# Moldy hay?



## NachoFarm (Sep 7, 2012)

So we had our neighbour cut our hay for us and he round baled it.  We just put one in the barn and cut it open and to me it seemed really dusty, and then I noticed white spots...I'm concerned it's moldy but how do I know for sure?  I wasn't aware that dust could actually be mold and we've been feeding it to our sheep and goats for at least a week now.  The neighbour feeds cows so I'm not sure if his standards are just different when it comes to mold.  Should I just peel off more and see what it looks like further in?  It doesn't seem to smell, however I haven't shoved my nose right in it.  If it is slightly most will this hurt my animals, what a waste if I have to ditch these two bales.


----------



## kstaven (Sep 8, 2012)

White spots and white dust means he baled it a little wet and you have some mold.


----------



## NachoFarm (Sep 8, 2012)

Ok, but what does that mean as far as its safe use for my sheep and goats?   Should I just peel some off and use the rest, or are both bales garbage?


----------



## bonbean01 (Sep 8, 2012)

From what I've read, moldy hay can cause sheep to not do well...cause respiratory problems, and abortions in ewes.  Sorry your hay is moldy


----------



## NachoFarm (Sep 8, 2012)

Ok, but how do I know if the whole bale is garbage or if it's just the top layer?  Can I just peel it off and use what's underneath?


----------



## bonbean01 (Sep 8, 2012)

Truly I don't know but am interested in this also...hope someone with good information responds.


----------



## ksalvagno (Sep 8, 2012)

Until you tear the bale apart, you don't know. Just make sure to smell it and not feed the moldy parts. If there is a lot of mold, then I wouldn't use it. It is my understanding that cows can eat moldy hay with no ill effects but I don't know if this is totally true since I don't own cows.


----------



## aggieterpkatie (Sep 8, 2012)

Ruminants can handle some mold, since they digest completely differently than horses and other monogastrics.  That doesn't mean I'd purposely feed really moldy stuff, but my sheep have occasionally had slightly musty hay before.  I'd peel off the moldy stuff, and look at the layer underneath. Sometimes bales get a little wet on the outside and the inside is still fine.  You'll just have to check.  I wouldn't give them the white moldy parts though.  If they're pregnant, I'd be even more careful to make sure it's mold free.


----------



## Karma (Sep 8, 2012)

Besides for as mentioned above where the mold growth is only on the ouside layer (usually from storing it on cement floors or wet ground, usually if it is moldy on the outside it is worse inside. When we buy round bales, I take a bat and give the bale a good whack. If a smoke like cloud comes from the bale it is a good indication it is way too moldy to feed - the smoke like cloud is key, dust will look like dust not smoke, with small bales you can drop them from 4' or higher and it does the same thing. I also work my arm into the middle of round bales to check for heat and moisture, and try to get a good handfull of the middle hay to inspect more closely. 

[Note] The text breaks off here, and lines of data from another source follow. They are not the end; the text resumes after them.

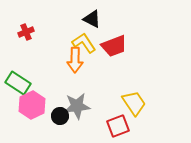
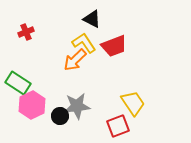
orange arrow: rotated 45 degrees clockwise
yellow trapezoid: moved 1 px left
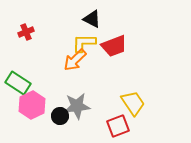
yellow L-shape: rotated 55 degrees counterclockwise
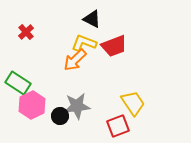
red cross: rotated 21 degrees counterclockwise
yellow L-shape: rotated 20 degrees clockwise
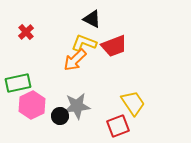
green rectangle: rotated 45 degrees counterclockwise
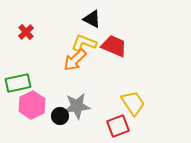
red trapezoid: rotated 136 degrees counterclockwise
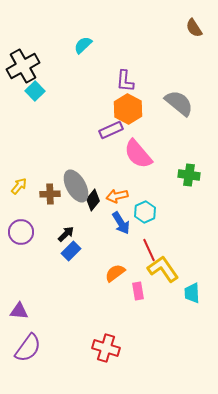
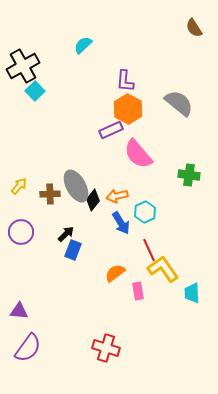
blue rectangle: moved 2 px right, 1 px up; rotated 24 degrees counterclockwise
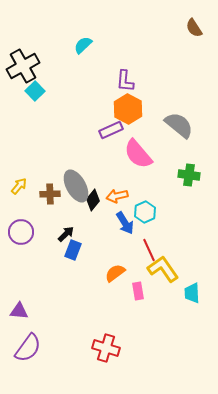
gray semicircle: moved 22 px down
blue arrow: moved 4 px right
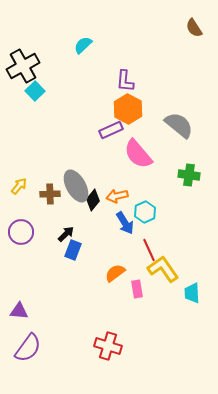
pink rectangle: moved 1 px left, 2 px up
red cross: moved 2 px right, 2 px up
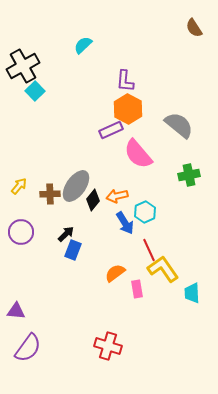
green cross: rotated 20 degrees counterclockwise
gray ellipse: rotated 64 degrees clockwise
purple triangle: moved 3 px left
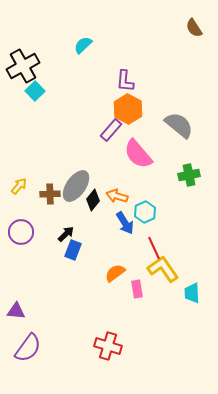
purple rectangle: rotated 25 degrees counterclockwise
orange arrow: rotated 30 degrees clockwise
red line: moved 5 px right, 2 px up
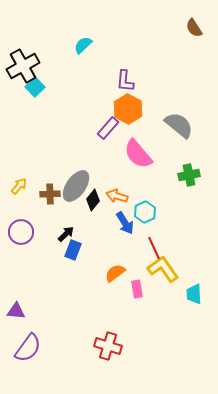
cyan square: moved 4 px up
purple rectangle: moved 3 px left, 2 px up
cyan trapezoid: moved 2 px right, 1 px down
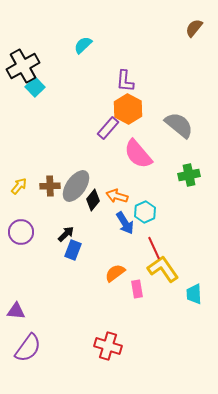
brown semicircle: rotated 72 degrees clockwise
brown cross: moved 8 px up
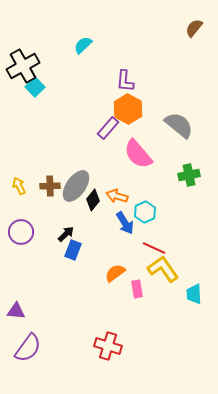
yellow arrow: rotated 66 degrees counterclockwise
red line: rotated 40 degrees counterclockwise
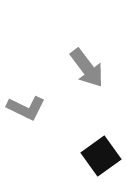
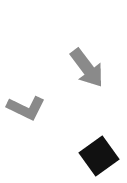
black square: moved 2 px left
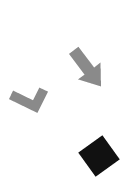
gray L-shape: moved 4 px right, 8 px up
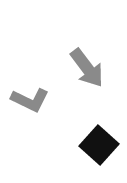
black square: moved 11 px up; rotated 12 degrees counterclockwise
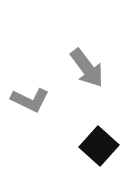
black square: moved 1 px down
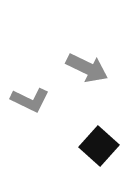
gray arrow: rotated 27 degrees counterclockwise
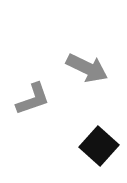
gray L-shape: moved 3 px right, 1 px up; rotated 45 degrees counterclockwise
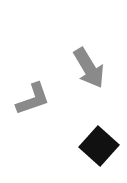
gray arrow: moved 2 px right; rotated 33 degrees clockwise
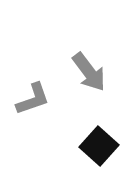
gray arrow: moved 4 px down; rotated 6 degrees counterclockwise
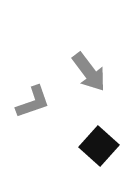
gray L-shape: moved 3 px down
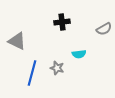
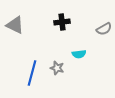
gray triangle: moved 2 px left, 16 px up
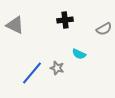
black cross: moved 3 px right, 2 px up
cyan semicircle: rotated 32 degrees clockwise
blue line: rotated 25 degrees clockwise
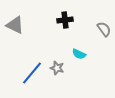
gray semicircle: rotated 98 degrees counterclockwise
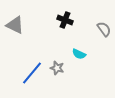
black cross: rotated 28 degrees clockwise
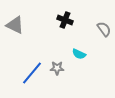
gray star: rotated 16 degrees counterclockwise
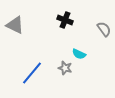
gray star: moved 8 px right; rotated 16 degrees clockwise
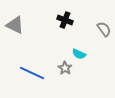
gray star: rotated 16 degrees clockwise
blue line: rotated 75 degrees clockwise
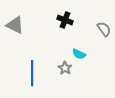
blue line: rotated 65 degrees clockwise
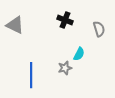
gray semicircle: moved 5 px left; rotated 21 degrees clockwise
cyan semicircle: rotated 88 degrees counterclockwise
gray star: rotated 24 degrees clockwise
blue line: moved 1 px left, 2 px down
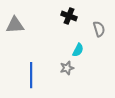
black cross: moved 4 px right, 4 px up
gray triangle: rotated 30 degrees counterclockwise
cyan semicircle: moved 1 px left, 4 px up
gray star: moved 2 px right
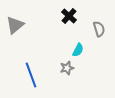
black cross: rotated 21 degrees clockwise
gray triangle: rotated 36 degrees counterclockwise
blue line: rotated 20 degrees counterclockwise
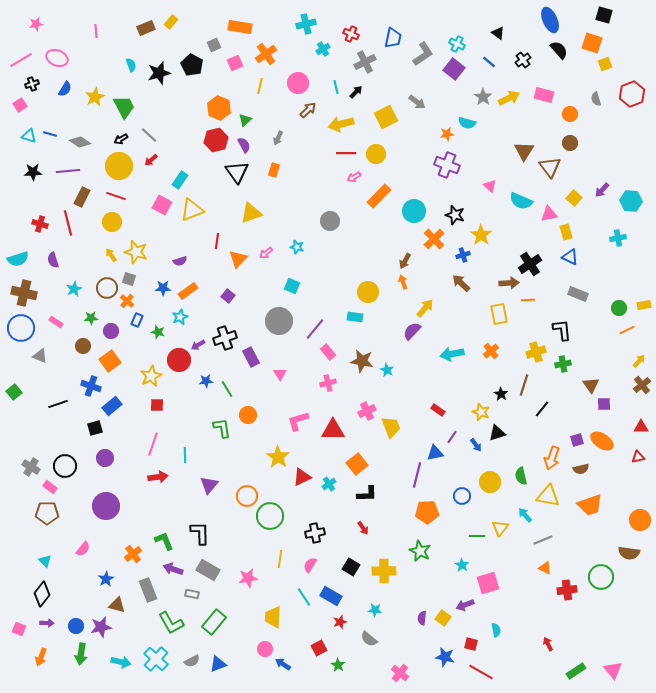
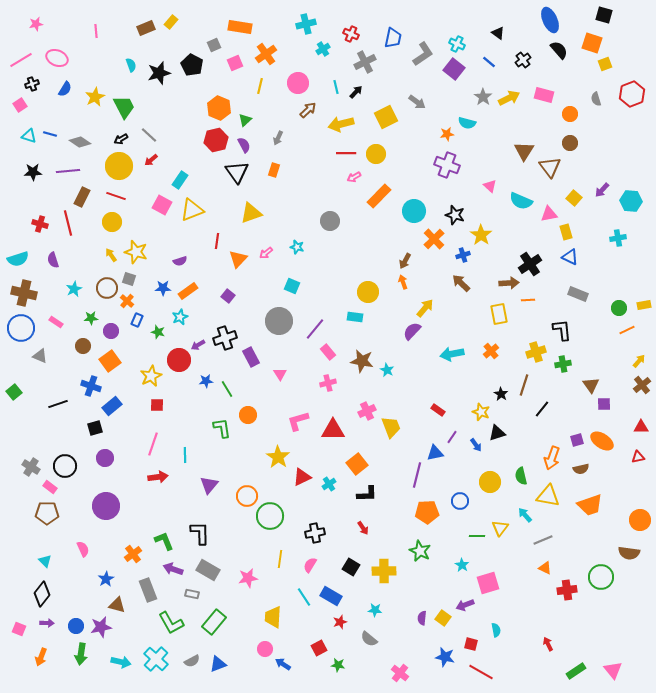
blue circle at (462, 496): moved 2 px left, 5 px down
pink semicircle at (83, 549): rotated 63 degrees counterclockwise
green star at (338, 665): rotated 24 degrees counterclockwise
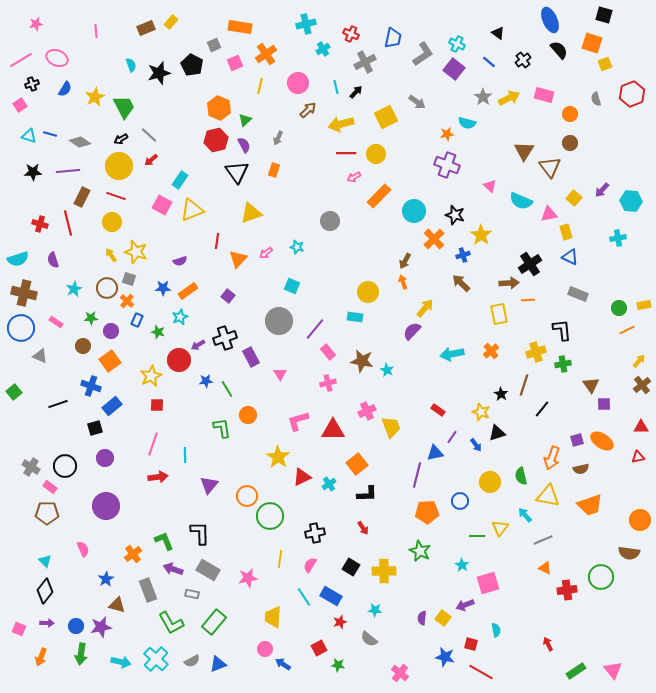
black diamond at (42, 594): moved 3 px right, 3 px up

We honestly don't buy many round bales anymore as there is just too much waste if a bale is bad and farmers here are willing to let us split open square bales to check the quality inside, additionally we just can't find really good quality hay in round bales. We buy hay from horse people or the older family farms that have good reputations for quality hay - I find they are just more careful about mold and moisture content of their hay than the large dairy farms. 

The main concerns when they eat moldy hay are B vitamin deficency and respiratory issues from them inhaling the spores. I have heard Listeriosis and goat polio can be issues, however I think you would be needing to feed some pretty rancid wet hay for that to occur as it is more typical with silage than hay. Keep in mind all hay has mold spores in it - it is just how it works, your storage methods should reduce any issues and prohibit growth from occuring to the point where your animals will get sick from eating it. If you are buying quality hay and it keeps coming up moldy, it may be your storage methods and NOT the hay causing the issues.


----------



## NachoFarm (Sep 8, 2012)

Well I'm sure the neighbors thought that someone was going to get a beating as I strolled over to the barn with a baseball bat in my hand.  . Anyways, I gave it a few good girl whacks and didn't notice any smoke.  There is definitely smoke when I pull from the top layer but I think the innards might be alright.  I reached inside and tried to pull out a bit and it isn't dusty or white.  Fingers crossed I guess.


----------



## Cornish Heritage (Sep 27, 2012)

> Can I just peel it off and use what's underneath?


I hope it is good inside. We had some moldy hay last year & it was disgusting. The cows did eat some of it but I never risked feeding it to the sheep. Our barn leaks a little so sometimes we will get mold forming on top of the bales but it never goes very deep & that doesn't seem to affect any of the animals. 

Liz


----------